Economic development is a lot cheaper than sending soldiers.

Robert Gates Former Secretary of Defense

The account we’re talking about can make the difference between a safe America or an at-risk America… if you don’t see it as a national security tool, then I think that we are missing the mark as a nation.

Lindsey Graham United States Senator

If you don’t fund the State Department fully, then I need to buy more ammunition.

General James Mattis Former Commander of United States Central Command

It would make Americans less safe and harm our economy to turn away from the world at a time when our leadership and engagement is especially necessary. We would miss opportunities for greater prosperity and stability and sow the seeds of greater indebtedness.

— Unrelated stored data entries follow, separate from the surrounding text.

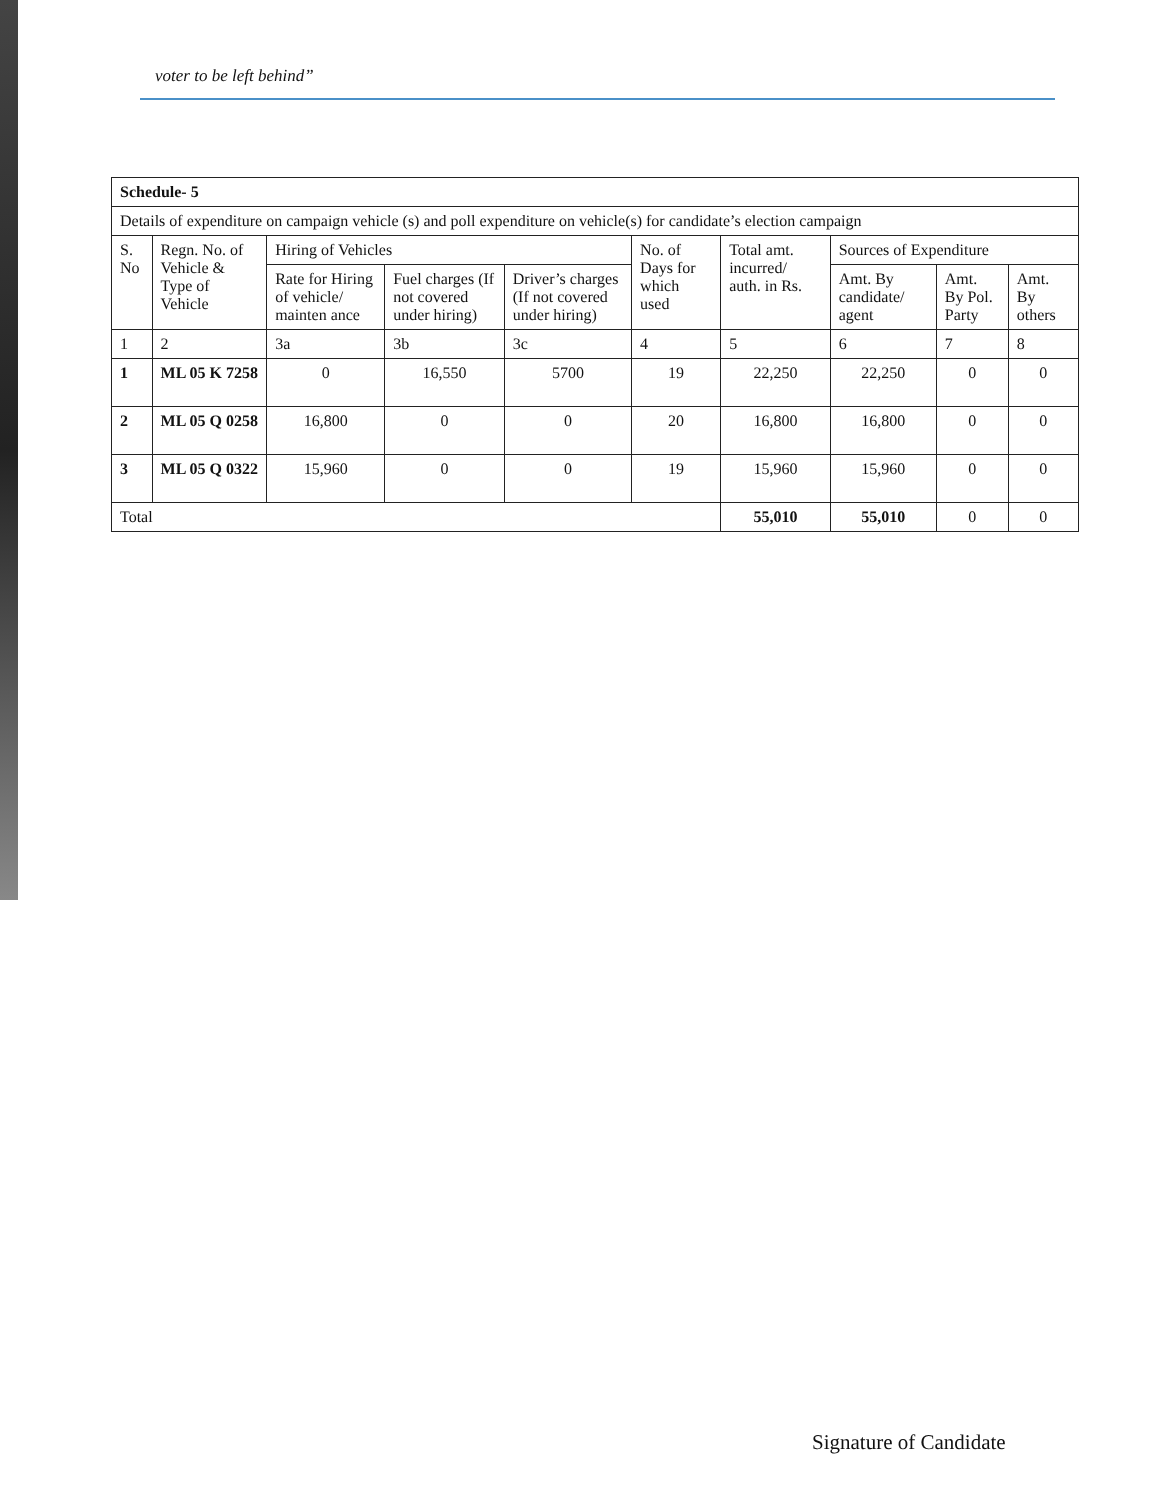voter to be left behind”
| Schedule- 5 | | | | | | | | | |
| Details of expenditure on campaign vehicle (s) and poll expenditure on vehicle(s) for candidate’s election campaign | | | | | | | | | |
| S. No | Regn. No. of Vehicle & Type of Vehicle | Hiring of Vehicles | | | No. of Days for which used | Total amt. incurred/ auth. in Rs. | Sources of Expenditure | | |
| | | Rate for Hiring of vehicle/ mainten ance | Fuel charges (If not covered under hiring) | Driver’s charges (If not covered under hiring) | | | Amt. By candidate/ agent | Amt. By Pol. Party | Amt. By others |
| 1 | 2 | 3a | 3b | 3c | 4 | 5 | 6 | 7 | 8 |
| 1 | ML 05 K 7258 | 0 | 16,550 | 5700 | 19 | 22,250 | 22,250 | 0 | 0 |
| 2 | ML 05 Q 0258 | 16,800 | 0 | 0 | 20 | 16,800 | 16,800 | 0 | 0 |
| 3 | ML 05 Q 0322 | 15,960 | 0 | 0 | 19 | 15,960 | 15,960 | 0 | 0 |
| Total | | | | | | 55,010 | 55,010 | 0 | 0 |
Signature of Candidate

Senator Bob Corker Ranking Member of Senate Foreign Relations Committee

The programs supported by the International Affairs Budget are as essential to our national security as defense programs. Development and diplomacy protect our nation by addressing the root causes of terrorism and conflict. But it’s not just about security. By building new markets overseas for American products, the International Affairs Budget creates jobs and boosts the economy here at home.

Tom Ridge Former Secretary of Homeland Security

The investments we make today in the developing world will help create the jobs of tomorrow here in America. Right now, the tough choice is to maintain foreign assistance, not to cut it. Right now, the bold act of leadership is to defend spending on key international programs, not to attack it.

Bill Gates Chairman of Microsoft

Greater engagement through diplomacy and development is not an option in today’s world: it is a necessity. Investing in American diplomacy serves the interests of our country in all corners of the globe and helps create a better, safer world.